Don ignored his wife and instead addressed Ginny with her full name, which said a lot to Richard about how much trouble she was in. “Virginia, do you understand what you are claiming in this petition and why your teacher called us?”
“Of course, I do, Daddy. I wrote the petition myself, you know.” Wow, thought Richard, that was pretty sassy. She sounded like…like him. He frowned.
“Mr. Murrow was very clear about it,” Ginny continued in that adult tone she was so good at mimicking. “He said that Lieutenant Radulovich was dishonorably discharged just because his father read Serbian newspapers and his sister might be a pinko. Even the Air Force said the lieutenant hadn’t done anything wrong himself. Mr. Murrow said that all the evidence against him was hidden in a sealed envelope.”
She cleared her throat. “Mr. Murrow said that wasn’t very American because the stuff in the envelope could just be hearsay or gossip or slander, not hard fact. I wrote it down—‘hearsay or gossip or slander, not hard fact.’ Then his reporters interviewed a nice lady in Lieutenant Radulovich’s hometown. She’s passing around a petition. She’s asking the Air Force to let him back in. It’s the fair thing to do, don’t you think, Daddy? So I made a petition, too. That’s all.”
Don and Abigail were silent. Listening, Richard at first felt an odd sense of vindication. The darling of the family was losing her shine a bit. But he knew this wasn’t good for his little sister. He could imagine how much Don’s hands might be shaking right now. This was exactly the kind of stuff that really set him off.
Abigail was the first to speak. “What if Mr. Hoover finds out? Isn’t signing petitions what landed so many Hollywood stars and writers on blacklists?”
But Don clearly wasn’t listening to Abigail. Something about Ginny’s speech seemed to have rattled Don. Richard could hear it in his voice.
“Ginny,” he began, somehow both patient and stern, “President Eisenhower and Mr. Hoover and Con
gress and a bunch of other smart men know how bad people like Communists can wheedle their way into our government and corrupt us. They…we…believe that someone serving in our armed forces, or in the State Department, for instance, might become a security risk if he has a family member who’s a left-leaning liberal or a radical. Here’s how, honey: the man could be blackmailed to act contrary to national security. Commie agents could threaten to expose that man’s father or sister if he doesn’t help them and their cause.
“Or worse, say that American diplomat or serviceman has a relative he loves still living in a Soviet bloc country—like Czechoslovakia.” Don was trying hard to keep a fatherly tone, but his voice was becoming progressively harsher. “Those Red governments could throw that uncle or cousin in prison if our guy doesn’t pass on our secrets. See what I’m saying?”
Richard frowned at the mention of Czechoslovakia—technically Vladimir’s homeland. He dared to peek around the edge of the door again and watched Don reach across the table to pick up Ginny’s petition.
“Sometimes, if we don’t act on our suspicions, if we don’t investigate things that may seem small or just purely coincidental, really bad things can happen—things that destroy our national security, things that hurt or kill lots of people.”
Don shot to his feet. His head was down and his back was toward Richard, but the scared look on Ginny’s face told how much anger must be on Don’s. What his dad said next sounded like a roar—one of his explosive moments that always seemed to come out of nowhere, like a whiplash of heat lightning in a sky that was only sort of cloudy.

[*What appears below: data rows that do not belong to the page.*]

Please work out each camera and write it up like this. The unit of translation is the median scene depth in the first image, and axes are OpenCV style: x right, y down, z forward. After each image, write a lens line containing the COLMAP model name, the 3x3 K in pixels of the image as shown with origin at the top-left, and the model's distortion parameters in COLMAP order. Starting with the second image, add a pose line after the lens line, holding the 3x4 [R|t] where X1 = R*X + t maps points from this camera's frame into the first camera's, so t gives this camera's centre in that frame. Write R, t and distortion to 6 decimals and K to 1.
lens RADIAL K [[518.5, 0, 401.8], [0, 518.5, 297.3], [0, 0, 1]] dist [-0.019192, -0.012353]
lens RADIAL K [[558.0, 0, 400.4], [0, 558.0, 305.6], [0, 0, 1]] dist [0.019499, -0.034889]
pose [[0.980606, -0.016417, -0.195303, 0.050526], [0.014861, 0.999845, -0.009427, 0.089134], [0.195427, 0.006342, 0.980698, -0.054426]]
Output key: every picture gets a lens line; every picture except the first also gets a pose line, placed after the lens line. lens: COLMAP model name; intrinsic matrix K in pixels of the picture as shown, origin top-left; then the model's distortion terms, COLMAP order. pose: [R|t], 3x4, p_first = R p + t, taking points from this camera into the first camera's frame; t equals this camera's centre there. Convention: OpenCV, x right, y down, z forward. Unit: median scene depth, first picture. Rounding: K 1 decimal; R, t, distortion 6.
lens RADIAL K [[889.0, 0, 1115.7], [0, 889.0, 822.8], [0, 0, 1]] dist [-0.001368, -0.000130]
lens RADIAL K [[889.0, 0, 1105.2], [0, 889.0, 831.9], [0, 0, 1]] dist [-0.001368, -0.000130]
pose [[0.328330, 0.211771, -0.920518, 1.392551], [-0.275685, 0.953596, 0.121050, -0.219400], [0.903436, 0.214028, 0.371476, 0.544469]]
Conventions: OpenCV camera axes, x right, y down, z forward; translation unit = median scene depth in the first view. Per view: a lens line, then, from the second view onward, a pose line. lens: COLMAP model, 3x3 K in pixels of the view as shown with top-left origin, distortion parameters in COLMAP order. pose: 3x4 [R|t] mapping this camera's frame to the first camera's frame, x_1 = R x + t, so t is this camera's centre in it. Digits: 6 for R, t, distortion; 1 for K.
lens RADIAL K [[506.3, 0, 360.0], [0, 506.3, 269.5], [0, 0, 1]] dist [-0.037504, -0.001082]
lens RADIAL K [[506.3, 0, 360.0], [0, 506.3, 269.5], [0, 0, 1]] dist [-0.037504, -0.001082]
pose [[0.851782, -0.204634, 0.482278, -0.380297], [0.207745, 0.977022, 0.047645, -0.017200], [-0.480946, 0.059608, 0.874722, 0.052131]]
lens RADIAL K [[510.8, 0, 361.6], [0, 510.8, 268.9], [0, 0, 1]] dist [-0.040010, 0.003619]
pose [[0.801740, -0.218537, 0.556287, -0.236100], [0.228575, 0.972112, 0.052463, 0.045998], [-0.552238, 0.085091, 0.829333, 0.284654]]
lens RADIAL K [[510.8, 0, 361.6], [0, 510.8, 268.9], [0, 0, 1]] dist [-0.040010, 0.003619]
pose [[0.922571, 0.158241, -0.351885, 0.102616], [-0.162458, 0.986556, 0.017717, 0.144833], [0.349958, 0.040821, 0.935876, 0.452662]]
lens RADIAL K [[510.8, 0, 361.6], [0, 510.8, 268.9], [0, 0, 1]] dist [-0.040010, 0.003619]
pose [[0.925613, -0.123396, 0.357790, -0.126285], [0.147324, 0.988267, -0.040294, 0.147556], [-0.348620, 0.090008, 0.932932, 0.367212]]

“And if a person is stupid and doesn’t follow the orders of superiors who know better, innocent people can die. They die!” Don pounded the table with his fist making Ginny and Abigail jump in their seats. Then he tore Ginny’s petition to shreds.
“Daddy!” she wailed.
Don turned abruptly and walked out of the room, slamming the wall hard as he exited.
He ran straight into Richard.
“What are you looking at?” he snarled and stormed on.